Los jóvenes son, en términos del sociólogo Byun Chul Han, la expresión más contundente de “la era de la positividad”. Su vida fue “todo sí”. ¿Querían un disco o hasta una canción? Solo tenían que hacer clic. Para eso se inventaron iTunes, Spotify, Apple Music y Shazam. ¿Querían un libro? Mismo acto, Amazon mediante. ¿Leer las noticias? Bastaba entrar a los diarios digitales. ¿Ver una película? Netflix. ¿Ver un video? YouTube. ¿Tenían una duda? Google. ¿Querían conocer el mundo? Allí estaban las low cost, Trip Advisor, Airbnb, Uber y Cabify.
Hasta que llegó la pandemia. Y entonces pasaron del “todo sí” al “todo no”. ¿Querés ver a tus amigos? No. ¿Querés ir a bailar? No. ¿Querés ir a un bar? No. ¿Querés ir a la facultad? No. ¿Querés celebrar tu viaje de egresados? No. ¿Querés tener sexo? No. ¿Querés conseguir tu primer trabajo? No. ¿Querés ver un recital? No. ¿Querés ir a la cancha? No. ¿Querés viajar? Obvio, no.
Les pidieron que se encierren y lo hicieron por triplicado. En sus casas, de ahí en sus cuartos y de ahí en sí mismos. Sobrevivieron, como todos, adentrándose en “la caverna digital”. El único lugar donde había un “sí” en el año y medio del “no”.

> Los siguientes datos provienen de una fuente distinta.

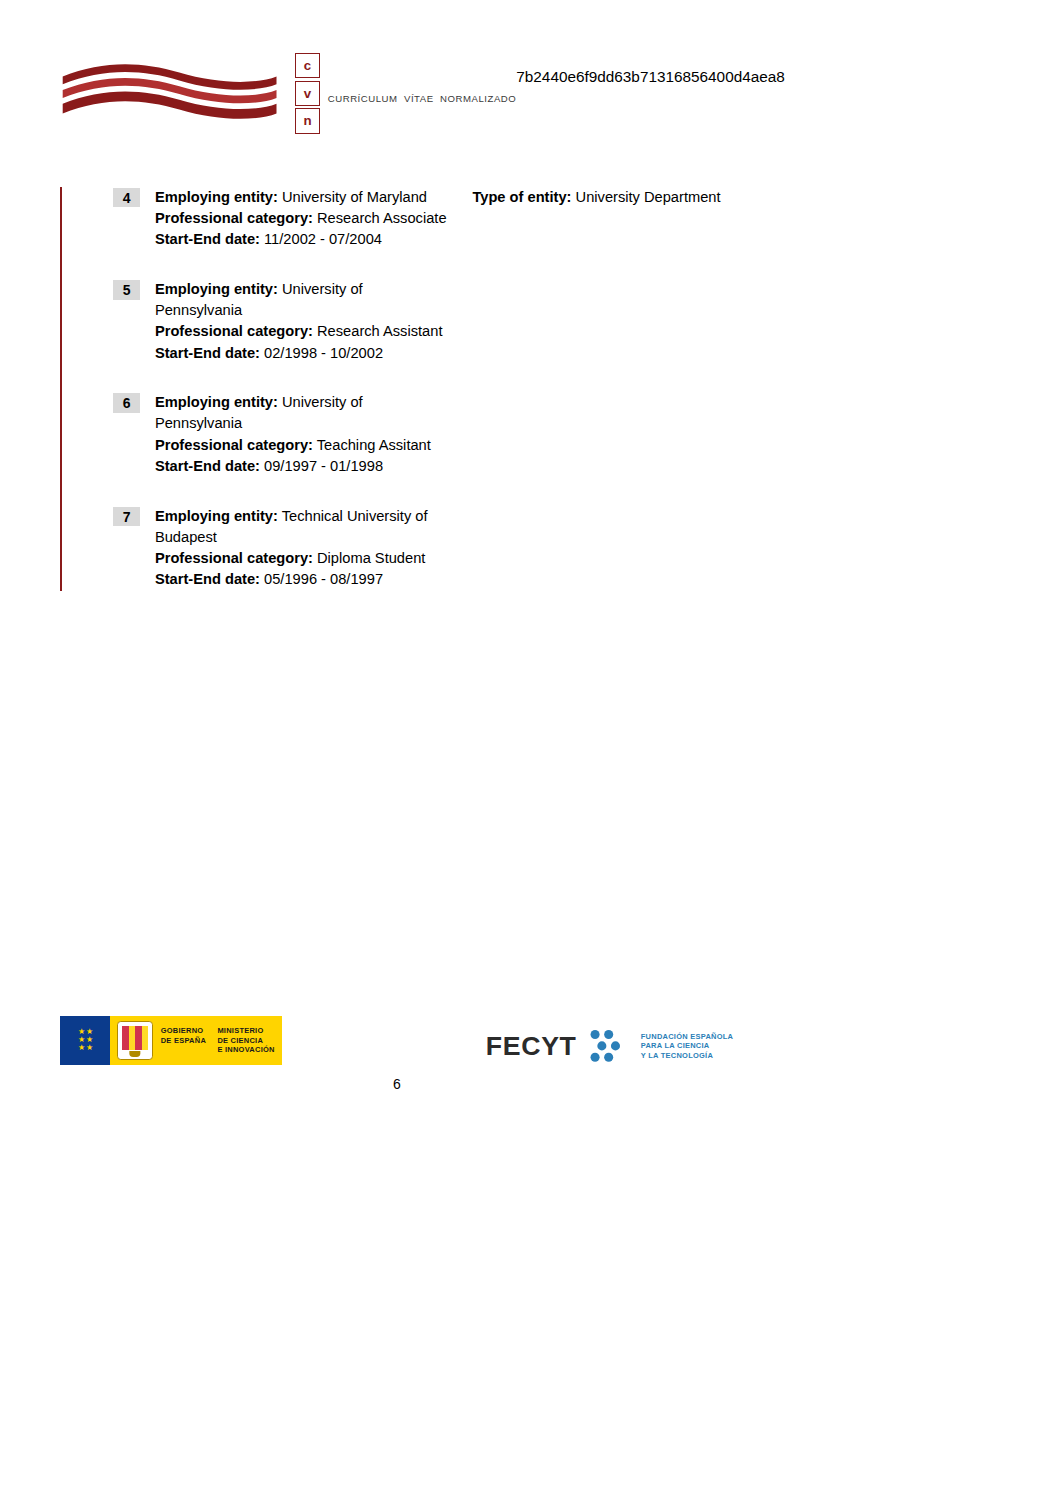c
v
n
CURRÍCULUM VÍTAE NORMALIZADO
7b2440e6f9dd63b71316856400d4aea8
4
Employing entity: University of Maryland
Professional category: Research Associate
Start-End date: 11/2002 - 07/2004
Type of entity: University Department
5
Employing entity: University of Pennsylvania
Professional category: Research Assistant
Start-End date: 02/1998 - 10/2002
6
Employing entity: University of Pennsylvania
Professional category: Teaching Assitant
Start-End date: 09/1997 - 01/1998
7
Employing entity: Technical University of Budapest
Professional category: Diploma Student
Start-End date: 05/1996 - 08/1997
★ ★
★ ★
★ ★
GOBIERNO DE ESPAÑA
MINISTERIO DE CIENCIA E INNOVACIÓN
FECYT
FUNDACIÓN ESPAÑOLA
PARA LA CIENCIA
Y LA TECNOLOGÍA
6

Ahora, al salir, ven los rastros de la que fue nuestra guerra y alzan lastimosamente la bandera blanca. “No le pongo más futuro al país”, dicen literalmente. “Podrá tenerlo, pero ocúpense ustedes. Yo hasta acá llegué”. Preguntan: ¿qué sentido tiene trabajar y esforzarse si no se puede ahorrar? Si no se puede ahorrar, no se puede progresar. Simple. Por eso, más allá de que lo concreten o no, el exilio domina la conversación. Ya no se quieren ir, ahora se quieren escapar. A cualquier lado donde haya alguna oportunidad que acá no ven. Con dolor y, en muchos casos, con lágrimas en los ojos, a los padres no les queda más que asentir.
Con decepción los impulsan a irse y se quedan pensativos, en silencio, apagados. Como si las palabras de Sabina y Discépolo repiquetearan en sus cabezas y los llevaran a interrogarse: ¿habrán tenido finalmente razón?
Sobre esta trama de emociones al límite, y con el corazón en la mano, se votará el próximo domingo.